RECORDS FOR PROCESSING:
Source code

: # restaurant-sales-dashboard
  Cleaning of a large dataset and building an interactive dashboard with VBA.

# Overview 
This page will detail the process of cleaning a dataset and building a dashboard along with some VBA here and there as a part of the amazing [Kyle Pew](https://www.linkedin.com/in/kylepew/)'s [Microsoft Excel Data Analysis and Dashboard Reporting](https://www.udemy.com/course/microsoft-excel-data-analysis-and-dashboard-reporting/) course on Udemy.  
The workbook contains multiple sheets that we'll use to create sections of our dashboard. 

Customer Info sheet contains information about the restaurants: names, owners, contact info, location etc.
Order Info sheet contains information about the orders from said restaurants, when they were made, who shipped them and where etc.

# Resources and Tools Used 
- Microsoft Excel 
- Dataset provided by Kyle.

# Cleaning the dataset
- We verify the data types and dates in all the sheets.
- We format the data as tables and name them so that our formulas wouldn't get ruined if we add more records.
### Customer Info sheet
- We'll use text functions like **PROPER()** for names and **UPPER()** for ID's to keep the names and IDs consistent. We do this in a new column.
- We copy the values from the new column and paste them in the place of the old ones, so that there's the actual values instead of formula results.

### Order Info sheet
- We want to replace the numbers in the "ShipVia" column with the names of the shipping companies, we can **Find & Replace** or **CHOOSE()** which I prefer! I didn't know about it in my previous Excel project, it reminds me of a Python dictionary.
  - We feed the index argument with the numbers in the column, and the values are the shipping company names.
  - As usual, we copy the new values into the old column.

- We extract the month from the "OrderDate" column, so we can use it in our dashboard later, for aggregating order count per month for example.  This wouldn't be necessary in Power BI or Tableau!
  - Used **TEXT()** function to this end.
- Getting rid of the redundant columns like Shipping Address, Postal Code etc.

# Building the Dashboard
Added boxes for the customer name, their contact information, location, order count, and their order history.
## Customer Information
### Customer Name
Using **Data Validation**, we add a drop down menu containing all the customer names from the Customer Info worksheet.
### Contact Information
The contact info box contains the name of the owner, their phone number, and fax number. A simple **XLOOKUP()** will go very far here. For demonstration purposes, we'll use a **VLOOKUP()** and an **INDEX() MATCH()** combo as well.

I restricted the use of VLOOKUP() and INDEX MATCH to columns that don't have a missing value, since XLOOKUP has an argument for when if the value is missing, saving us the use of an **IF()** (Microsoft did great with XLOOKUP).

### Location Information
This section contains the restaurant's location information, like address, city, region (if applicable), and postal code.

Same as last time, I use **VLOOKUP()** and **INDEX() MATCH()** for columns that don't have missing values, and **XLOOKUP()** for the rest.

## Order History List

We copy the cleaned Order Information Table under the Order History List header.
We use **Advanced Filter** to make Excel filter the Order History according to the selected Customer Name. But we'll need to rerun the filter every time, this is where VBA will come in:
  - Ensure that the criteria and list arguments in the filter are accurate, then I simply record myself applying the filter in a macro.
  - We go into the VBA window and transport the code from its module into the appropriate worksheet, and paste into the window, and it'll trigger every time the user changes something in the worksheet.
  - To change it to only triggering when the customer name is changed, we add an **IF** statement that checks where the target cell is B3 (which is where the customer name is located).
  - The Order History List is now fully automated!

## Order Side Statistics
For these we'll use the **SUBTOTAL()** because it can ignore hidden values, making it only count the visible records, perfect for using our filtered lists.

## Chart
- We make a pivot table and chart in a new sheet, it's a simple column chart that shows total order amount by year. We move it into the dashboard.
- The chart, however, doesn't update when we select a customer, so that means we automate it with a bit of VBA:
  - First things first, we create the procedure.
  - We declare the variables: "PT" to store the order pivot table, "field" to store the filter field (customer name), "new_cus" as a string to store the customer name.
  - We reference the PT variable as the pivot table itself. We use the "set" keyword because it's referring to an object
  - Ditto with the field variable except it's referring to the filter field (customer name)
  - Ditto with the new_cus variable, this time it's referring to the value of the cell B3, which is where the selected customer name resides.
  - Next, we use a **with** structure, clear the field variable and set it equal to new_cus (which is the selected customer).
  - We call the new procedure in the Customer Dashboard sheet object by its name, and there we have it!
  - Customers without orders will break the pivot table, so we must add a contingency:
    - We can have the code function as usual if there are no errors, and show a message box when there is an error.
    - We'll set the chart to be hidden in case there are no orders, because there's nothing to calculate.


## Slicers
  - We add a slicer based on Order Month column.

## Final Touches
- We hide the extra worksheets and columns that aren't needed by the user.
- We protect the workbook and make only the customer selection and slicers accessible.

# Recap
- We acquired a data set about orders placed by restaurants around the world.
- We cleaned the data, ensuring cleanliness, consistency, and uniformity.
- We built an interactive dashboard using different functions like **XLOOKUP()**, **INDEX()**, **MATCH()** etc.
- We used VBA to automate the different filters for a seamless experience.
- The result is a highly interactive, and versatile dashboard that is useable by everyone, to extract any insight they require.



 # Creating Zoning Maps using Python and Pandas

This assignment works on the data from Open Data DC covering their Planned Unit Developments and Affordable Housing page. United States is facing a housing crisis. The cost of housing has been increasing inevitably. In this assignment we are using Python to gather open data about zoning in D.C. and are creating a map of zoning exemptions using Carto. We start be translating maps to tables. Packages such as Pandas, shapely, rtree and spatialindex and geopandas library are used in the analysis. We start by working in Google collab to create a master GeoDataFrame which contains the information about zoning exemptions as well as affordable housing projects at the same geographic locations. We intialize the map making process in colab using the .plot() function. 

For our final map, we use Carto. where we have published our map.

HOW TO COMPLETE THIS TASK:
Reproduce, character for character, the stretch from the beginning of the records through the line containing "- Dataset provided by Kyle.", including that line.

TASK RESULT:
Source code

: # restaurant-sales-dashboard
  Cleaning of a large dataset and building an interactive dashboard with VBA.

# Overview 
This page will detail the process of cleaning a dataset and building a dashboard along with some VBA here and there as a part of the amazing [Kyle Pew](https://www.linkedin.com/in/kylepew/)'s [Microsoft Excel Data Analysis and Dashboard Reporting](https://www.udemy.com/course/microsoft-excel-data-analysis-and-dashboard-reporting/) course on Udemy.  
The workbook contains multiple sheets that we'll use to create sections of our dashboard. 

Customer Info sheet contains information about the restaurants: names, owners, contact info, location etc.
Order Info sheet contains information about the orders from said restaurants, when they were made, who shipped them and where etc.

# Resources and Tools Used 
- Microsoft Excel 
- Dataset provided by Kyle.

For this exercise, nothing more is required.